_Work to be completed_
Please give the material again from the line that contains "family: Delphinidae" through its final line, renaming "scientific name" to "taxon" and leaving everything else unchanged. Return only those lines.

>> BEGIN Records provided

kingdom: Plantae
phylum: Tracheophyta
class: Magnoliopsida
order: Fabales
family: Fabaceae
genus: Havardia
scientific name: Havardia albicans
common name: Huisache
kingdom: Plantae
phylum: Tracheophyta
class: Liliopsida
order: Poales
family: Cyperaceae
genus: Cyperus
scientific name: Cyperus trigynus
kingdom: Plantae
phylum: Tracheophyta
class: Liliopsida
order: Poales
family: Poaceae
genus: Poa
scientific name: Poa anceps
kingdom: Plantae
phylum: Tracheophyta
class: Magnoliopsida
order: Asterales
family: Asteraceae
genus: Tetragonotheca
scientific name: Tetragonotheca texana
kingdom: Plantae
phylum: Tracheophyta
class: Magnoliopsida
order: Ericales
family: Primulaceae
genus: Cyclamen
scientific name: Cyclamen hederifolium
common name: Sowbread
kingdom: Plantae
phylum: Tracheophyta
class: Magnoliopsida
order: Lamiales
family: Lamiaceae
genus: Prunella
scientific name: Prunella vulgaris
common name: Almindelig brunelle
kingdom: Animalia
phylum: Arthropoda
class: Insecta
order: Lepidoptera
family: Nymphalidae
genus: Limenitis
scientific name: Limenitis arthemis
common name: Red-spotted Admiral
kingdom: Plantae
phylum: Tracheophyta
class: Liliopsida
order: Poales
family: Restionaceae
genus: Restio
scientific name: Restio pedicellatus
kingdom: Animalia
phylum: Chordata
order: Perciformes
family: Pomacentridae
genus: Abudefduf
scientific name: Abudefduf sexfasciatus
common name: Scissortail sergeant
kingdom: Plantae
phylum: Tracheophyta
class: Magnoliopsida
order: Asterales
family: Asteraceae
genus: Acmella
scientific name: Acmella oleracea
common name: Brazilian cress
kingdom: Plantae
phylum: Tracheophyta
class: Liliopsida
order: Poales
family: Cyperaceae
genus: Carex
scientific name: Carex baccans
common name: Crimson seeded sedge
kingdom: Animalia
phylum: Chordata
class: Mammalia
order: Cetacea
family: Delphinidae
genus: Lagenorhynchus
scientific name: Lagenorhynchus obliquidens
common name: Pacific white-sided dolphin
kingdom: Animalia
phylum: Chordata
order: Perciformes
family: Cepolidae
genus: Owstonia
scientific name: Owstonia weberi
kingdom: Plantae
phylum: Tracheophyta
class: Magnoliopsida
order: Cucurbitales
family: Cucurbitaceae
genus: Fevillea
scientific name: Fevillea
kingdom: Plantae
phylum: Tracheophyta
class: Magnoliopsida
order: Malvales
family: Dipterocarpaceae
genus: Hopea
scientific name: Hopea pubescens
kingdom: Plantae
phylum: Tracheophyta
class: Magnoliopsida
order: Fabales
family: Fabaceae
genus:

>> END Records provided

_Complete response_
family: Delphinidae
genus: Lagenorhynchus
taxon: Lagenorhynchus obliquidens
common name: Pacific white-sided dolphin
kingdom: Animalia
phylum: Chordata
order: Perciformes
family: Cepolidae
genus: Owstonia
taxon: Owstonia weberi
kingdom: Plantae
phylum: Tracheophyta
class: Magnoliopsida
order: Cucurbitales
family: Cucurbitaceae
genus: Fevillea
taxon: Fevillea
kingdom: Plantae
phylum: Tracheophyta
class: Magnoliopsida
order: Malvales
family: Dipterocarpaceae
genus: Hopea
taxon: Hopea pubescens
kingdom: Plantae
phylum: Tracheophyta
class: Magnoliopsida
order: Fabales
family: Fabaceae
genus:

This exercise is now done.